Switzerland may escape a recession caused by the strong franc, after data showed the economy unexpectedly grew in the fourth quarter and leading indicators painted a rosier picture, easing pressure on the central bank to do more to shield the economy.
Gross domestic product grew 0.1 per cent in the fourth quarter compared to the previous quarter, the State Secretariat for Economics (SECO) said on Thursday.
It grew 1.3 per cent from a year earlier. Analysts in a poll had expected a contraction of 0.2 per cent on the quarter and growth of 0.9 per cent on the year.
“The economy may not be as bad off as many pessimists had predicted,” said Swissquote analyst Peter Rosenstreich. “Despite the strong franc there is solid demand for Swiss products and in aggregate growth is bumping along.”
Since the onset of the global financial crisis, investors seeking a safe haven have been buying the franc, prompting the Swiss National Bank (SNB) to cap its value at 1.20 per euro last September, citing the risk of deflation and recession.
A recession is defined as two consecutive quarters of negative quarterly growth. Manufacturing sector (PMI) data for February also beat expectations, data showed on Thursday, indicating the economy may bottoming out. Manufacturing activity fell only very slightly last month after shrinking for five consecutive months.
The data followed February’s KOF economic barometer, which rose for the first time in nearly a year.[ID:nL5E8DT1HM]
“This is a slightly favorable surprise and confirms that Switzerland is experiencing an economic turnaround, albeit not at a particularly dynamic rate,” said Daniel Hartmann, senior economist Bantleon Bank.
But with the franc still nearly a third stronger than when Lehman Brothers collapsed in 2008, SNB interim Chairman Thomas Jordan has warned repeatedly that the central bank stands ready to take further steps to restrain the currency if necessary.
Trade unions have called on the SNB to shift the cap towards 1.40 per euro. But economists said the fourth-quarter growth data would not provide them with further ammunition.

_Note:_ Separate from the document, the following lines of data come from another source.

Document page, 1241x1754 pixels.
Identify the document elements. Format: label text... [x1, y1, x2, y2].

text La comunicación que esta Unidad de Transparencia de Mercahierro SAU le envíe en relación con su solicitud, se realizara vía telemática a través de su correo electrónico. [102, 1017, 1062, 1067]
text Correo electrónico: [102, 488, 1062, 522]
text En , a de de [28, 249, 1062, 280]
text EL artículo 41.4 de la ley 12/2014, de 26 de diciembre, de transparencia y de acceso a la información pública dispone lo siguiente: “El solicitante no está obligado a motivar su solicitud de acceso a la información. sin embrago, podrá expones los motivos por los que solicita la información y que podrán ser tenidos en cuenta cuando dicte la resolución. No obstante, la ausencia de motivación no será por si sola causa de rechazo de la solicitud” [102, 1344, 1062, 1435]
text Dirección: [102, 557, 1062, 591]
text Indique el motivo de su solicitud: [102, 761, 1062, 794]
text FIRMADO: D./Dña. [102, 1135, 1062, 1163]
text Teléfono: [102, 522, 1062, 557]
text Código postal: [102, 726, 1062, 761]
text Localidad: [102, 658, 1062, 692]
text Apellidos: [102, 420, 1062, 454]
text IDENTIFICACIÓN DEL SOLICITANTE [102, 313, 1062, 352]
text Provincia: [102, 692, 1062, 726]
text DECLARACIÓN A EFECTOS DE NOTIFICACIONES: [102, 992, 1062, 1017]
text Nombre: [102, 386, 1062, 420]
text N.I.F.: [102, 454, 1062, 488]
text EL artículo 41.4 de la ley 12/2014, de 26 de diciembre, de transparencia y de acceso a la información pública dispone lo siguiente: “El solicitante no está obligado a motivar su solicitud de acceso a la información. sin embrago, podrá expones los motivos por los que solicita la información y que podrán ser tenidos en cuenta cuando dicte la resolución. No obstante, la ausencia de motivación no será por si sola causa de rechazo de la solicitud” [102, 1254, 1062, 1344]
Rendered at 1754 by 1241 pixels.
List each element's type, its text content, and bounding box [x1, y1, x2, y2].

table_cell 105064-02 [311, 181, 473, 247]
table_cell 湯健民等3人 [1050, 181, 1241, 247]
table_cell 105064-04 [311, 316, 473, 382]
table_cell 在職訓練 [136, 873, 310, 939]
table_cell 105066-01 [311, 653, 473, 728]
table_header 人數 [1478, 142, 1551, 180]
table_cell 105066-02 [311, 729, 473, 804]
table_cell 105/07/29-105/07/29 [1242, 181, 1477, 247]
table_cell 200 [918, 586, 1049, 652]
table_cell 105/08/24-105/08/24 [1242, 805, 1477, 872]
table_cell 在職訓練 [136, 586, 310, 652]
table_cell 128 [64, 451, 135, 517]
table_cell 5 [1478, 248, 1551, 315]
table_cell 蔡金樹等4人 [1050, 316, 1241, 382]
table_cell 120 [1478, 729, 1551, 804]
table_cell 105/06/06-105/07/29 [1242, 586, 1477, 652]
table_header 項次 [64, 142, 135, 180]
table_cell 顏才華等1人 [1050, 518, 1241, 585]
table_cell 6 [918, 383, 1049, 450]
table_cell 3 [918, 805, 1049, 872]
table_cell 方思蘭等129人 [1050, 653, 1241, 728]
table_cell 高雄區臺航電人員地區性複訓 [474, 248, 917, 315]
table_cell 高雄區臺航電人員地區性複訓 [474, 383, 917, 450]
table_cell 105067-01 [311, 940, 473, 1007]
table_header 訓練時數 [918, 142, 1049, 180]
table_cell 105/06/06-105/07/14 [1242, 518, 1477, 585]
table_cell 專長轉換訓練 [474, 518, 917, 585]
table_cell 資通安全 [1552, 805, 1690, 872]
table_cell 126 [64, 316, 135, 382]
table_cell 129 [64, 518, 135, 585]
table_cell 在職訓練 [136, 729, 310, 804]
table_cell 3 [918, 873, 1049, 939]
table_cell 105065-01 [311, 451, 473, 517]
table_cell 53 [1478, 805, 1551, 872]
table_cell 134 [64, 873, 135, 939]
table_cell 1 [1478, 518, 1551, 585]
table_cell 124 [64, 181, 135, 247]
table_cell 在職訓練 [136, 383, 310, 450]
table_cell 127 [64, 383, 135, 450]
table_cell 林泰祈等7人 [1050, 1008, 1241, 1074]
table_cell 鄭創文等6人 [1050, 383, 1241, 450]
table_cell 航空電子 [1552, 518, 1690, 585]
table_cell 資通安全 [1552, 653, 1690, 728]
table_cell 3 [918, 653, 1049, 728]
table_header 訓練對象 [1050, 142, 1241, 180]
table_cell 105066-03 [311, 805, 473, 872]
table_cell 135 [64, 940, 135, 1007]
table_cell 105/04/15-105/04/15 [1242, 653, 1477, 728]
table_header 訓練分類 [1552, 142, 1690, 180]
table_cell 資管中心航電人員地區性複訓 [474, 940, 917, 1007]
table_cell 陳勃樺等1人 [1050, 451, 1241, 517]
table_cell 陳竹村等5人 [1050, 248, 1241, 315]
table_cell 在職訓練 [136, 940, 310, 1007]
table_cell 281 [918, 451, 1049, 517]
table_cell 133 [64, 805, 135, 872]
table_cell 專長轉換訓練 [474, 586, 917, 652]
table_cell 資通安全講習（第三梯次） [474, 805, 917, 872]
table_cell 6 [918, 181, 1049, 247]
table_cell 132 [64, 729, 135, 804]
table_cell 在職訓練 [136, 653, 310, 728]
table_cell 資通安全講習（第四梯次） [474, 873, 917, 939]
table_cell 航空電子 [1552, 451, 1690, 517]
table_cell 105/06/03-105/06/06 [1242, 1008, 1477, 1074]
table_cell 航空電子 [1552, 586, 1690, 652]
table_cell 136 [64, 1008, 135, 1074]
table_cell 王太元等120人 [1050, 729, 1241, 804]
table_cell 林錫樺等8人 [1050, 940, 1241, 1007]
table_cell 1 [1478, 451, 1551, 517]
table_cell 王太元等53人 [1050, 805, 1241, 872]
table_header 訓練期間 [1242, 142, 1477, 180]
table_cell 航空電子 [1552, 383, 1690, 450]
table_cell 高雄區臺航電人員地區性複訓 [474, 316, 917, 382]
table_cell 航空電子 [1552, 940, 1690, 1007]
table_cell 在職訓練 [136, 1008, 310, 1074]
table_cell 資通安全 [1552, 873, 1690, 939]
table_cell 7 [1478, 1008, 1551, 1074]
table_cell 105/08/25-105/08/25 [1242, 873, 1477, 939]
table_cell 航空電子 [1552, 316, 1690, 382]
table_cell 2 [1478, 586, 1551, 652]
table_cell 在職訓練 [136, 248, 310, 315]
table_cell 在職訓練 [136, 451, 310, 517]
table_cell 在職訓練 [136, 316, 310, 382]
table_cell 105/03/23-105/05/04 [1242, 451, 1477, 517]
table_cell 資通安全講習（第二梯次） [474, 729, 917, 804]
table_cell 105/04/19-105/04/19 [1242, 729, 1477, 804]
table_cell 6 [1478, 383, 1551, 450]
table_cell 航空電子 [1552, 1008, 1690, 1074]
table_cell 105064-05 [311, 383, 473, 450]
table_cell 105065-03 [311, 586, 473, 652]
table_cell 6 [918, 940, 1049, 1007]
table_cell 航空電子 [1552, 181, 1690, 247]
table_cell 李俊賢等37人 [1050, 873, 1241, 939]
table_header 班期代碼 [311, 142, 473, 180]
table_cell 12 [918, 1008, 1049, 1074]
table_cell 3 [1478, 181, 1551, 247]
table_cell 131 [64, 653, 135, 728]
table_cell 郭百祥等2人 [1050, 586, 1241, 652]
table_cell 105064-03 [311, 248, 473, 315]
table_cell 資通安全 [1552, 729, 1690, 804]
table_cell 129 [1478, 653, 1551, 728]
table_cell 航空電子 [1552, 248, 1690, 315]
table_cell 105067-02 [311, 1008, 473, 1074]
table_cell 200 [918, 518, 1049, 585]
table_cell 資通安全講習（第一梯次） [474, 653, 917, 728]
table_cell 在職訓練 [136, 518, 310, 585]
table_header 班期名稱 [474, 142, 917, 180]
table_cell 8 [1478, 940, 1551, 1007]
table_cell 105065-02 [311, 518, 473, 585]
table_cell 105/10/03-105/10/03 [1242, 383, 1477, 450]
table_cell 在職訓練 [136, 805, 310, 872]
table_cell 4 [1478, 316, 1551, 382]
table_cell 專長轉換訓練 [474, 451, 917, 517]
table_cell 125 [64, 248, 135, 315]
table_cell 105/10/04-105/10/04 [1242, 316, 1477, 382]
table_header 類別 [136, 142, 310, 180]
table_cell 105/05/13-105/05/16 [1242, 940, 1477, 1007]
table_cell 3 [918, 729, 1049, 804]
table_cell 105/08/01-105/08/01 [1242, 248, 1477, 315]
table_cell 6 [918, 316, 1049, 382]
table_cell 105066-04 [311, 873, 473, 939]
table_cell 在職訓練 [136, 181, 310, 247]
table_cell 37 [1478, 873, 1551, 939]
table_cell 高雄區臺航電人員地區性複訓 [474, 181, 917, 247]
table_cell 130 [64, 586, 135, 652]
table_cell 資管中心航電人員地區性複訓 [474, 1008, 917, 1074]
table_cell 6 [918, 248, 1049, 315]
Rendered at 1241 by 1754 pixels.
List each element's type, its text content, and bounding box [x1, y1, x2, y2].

“We don’t expect the cap to be shifted,” said Maxime Botteron, economist at Credit Suisse. “Deflationary risks hardly exist any more. We expect positive inflation prints on the month ahead. So the central bank won’t introduce fresh measures.”
The franc’s strength has hit companies ranging from bank UBS to cement maker Holcim. Firms in the export and the tourism sectors are particularly feeling the pinch.
The SNB forecasts economic growth of 0.5 per cent this year, down from a 1.9 per cent expansion in 2011. The euro zone debt crisis has hurt the Swiss economy as the currency bloc buys more than half of Switzerland’s exports.
Nevertheless, exports of goods grew 2.8 per cent in the fourth quarter from a year earlier. Trade in chemicals and related products -such as drugs produced by Novartis and Roche -contributed strongly to that rise, the economics secretariat said.
Exports of precision instruments, watches and jewellery, which are particularly popular in emerging markets like China and Hong Kong, showed positive developments, the secretariat said. Despite the strong franc, which makes imports cheaper, imports of goods were 0.4 per cent softer, the data showed.